Libya Security Forces, Tribesmen Battle Near Major Oilfield

Soldiers and police have clashed in the last few days in southern Libya, near the country’s biggest oilfield, with ethnic Tibu fighters who had been trying to smuggle in fellow tribesmen from Algeria, medics and residents said.

Up to 12 people have been killed in the fighting, which broke out on Wednesday and is symptomatic of the anarchy in Libya, where the government is almost powerless to control former rebel militias who helped oust Moammar Gadhafi in 2011 but now fight each for control and a share of oil revenues.

The fighting started in Ubari, near the El Sharara oilfield, which was shut last week because of damage to a storage facility at the Zawiya refinery in the north, which it feeds.

Police station attacked

Residents said gunmen had attacked a police station in the town, not far from the main southern city of Sabha, after the border smuggling attempt failed.
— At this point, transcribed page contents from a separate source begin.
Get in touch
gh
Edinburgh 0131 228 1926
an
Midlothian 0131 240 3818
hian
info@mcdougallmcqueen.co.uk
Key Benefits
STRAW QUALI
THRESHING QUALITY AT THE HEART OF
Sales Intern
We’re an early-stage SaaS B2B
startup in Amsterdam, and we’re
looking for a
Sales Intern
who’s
As many as 27 people were wounded, hospital medics said.

Some commentators on Libyan social media websites linked the fighting to attempts by an armed opposition group from the western city of Misrata to get access to the El Sharara field after taking the capital Tripoli last month.
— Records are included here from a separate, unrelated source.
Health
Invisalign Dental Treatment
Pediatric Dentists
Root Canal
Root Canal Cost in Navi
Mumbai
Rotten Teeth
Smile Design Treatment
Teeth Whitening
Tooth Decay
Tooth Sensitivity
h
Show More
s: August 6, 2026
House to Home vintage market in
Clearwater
Libyan media have reported that envoys from Misrata-based groups have visited several areas in western and southern Libya in the past few weeks to sound out the possibility of cooperation with local groups and tribes.
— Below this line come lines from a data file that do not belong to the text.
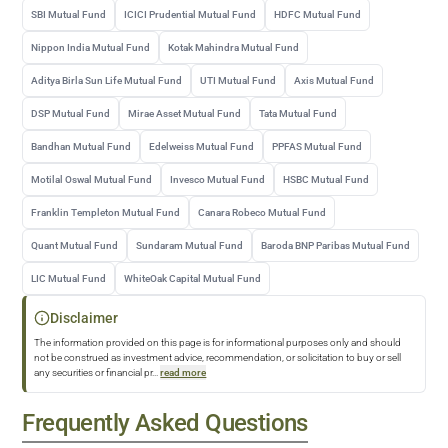
SBI Mutual Fund
ICICI Prudential Mutual Fund
HDFC Mutual Fund
Nippon India Mutual Fund
Kotak Mahindra Mutual Fund
Aditya Birla Sun Life Mutual Fund
UTI Mutual Fund
Axis Mutual Fund
DSP Mutual Fund
Mirae Asset Mutual Fund
Tata Mutual Fund
Bandhan Mutual Fund
Edelweiss Mutual Fund
PPFAS Mutual Fund
Motilal Oswal Mutual Fund
Invesco Mutual Fund
HSBC Mutual Fund
Franklin Templeton Mutual Fund
Canara Robeco Mutual Fund
Quant Mutual Fund
Sundaram Mutual Fund
Baroda BNP Paribas Mutual Fund
LIC Mutual Fund
WhiteOak Capital Mutual Fund
Disclaimer
The information provided on this page is for informational purposes only and should
not be construed as investment advice, recommendation, or solicitation to buy or sell
any securities or financial pr
...
read more
Frequently Asked Questions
Misrata, Libya’s third city, is home to some of the most experienced rebel militias, as well as Libya’s biggest non-oil port.

But the city lacks access to oil, Libya’s only source of revenue for the $47 billion annual budget. Rival militias from Zintan, who have been expelled from Tripoli by Misrata’s forces, control pipelines coming from the two southern oilfields of El Sharara and El Feel.

Members of the Tibu minority, which has complained of neglect, have blocked the El Sharara field in the past to demand financial assistance or guarantees of citizenship for Tibu who come from neighboring Algeria or Niger.

El Sharara is jointly operated by Libya’s state-run National Oil Corp (NOC) and Spain’s Repsol. El Feel, which has also been blocked on occasion by other protesters, is operated by NOC and Italy’s ENI.

Civil war worries

Since a Misrata-led rebel alliance took control of Tripoli earlier this year, forcing the elected parliament and officials to move to Tobruk in the east, Western powers and Libya’s neighbors have become increasingly worried that the OPEC member is sliding into civil war.

The Misrata alliance has set up a rival parliament and government, which have not been recognized by the international community.

The El Sharara field was pumping around 200,000 barrels of oil per day until the shutdown last week, and Libya as a whole was producing 870,000 bpd, according to a senior oil official.

On Sunday, Ibrahim al-Awami, head of the inspection and measurement department at the Oil Ministry, said Zawiya and El Sharara remained shut, and Libya’s output was down to 700,000 bpd.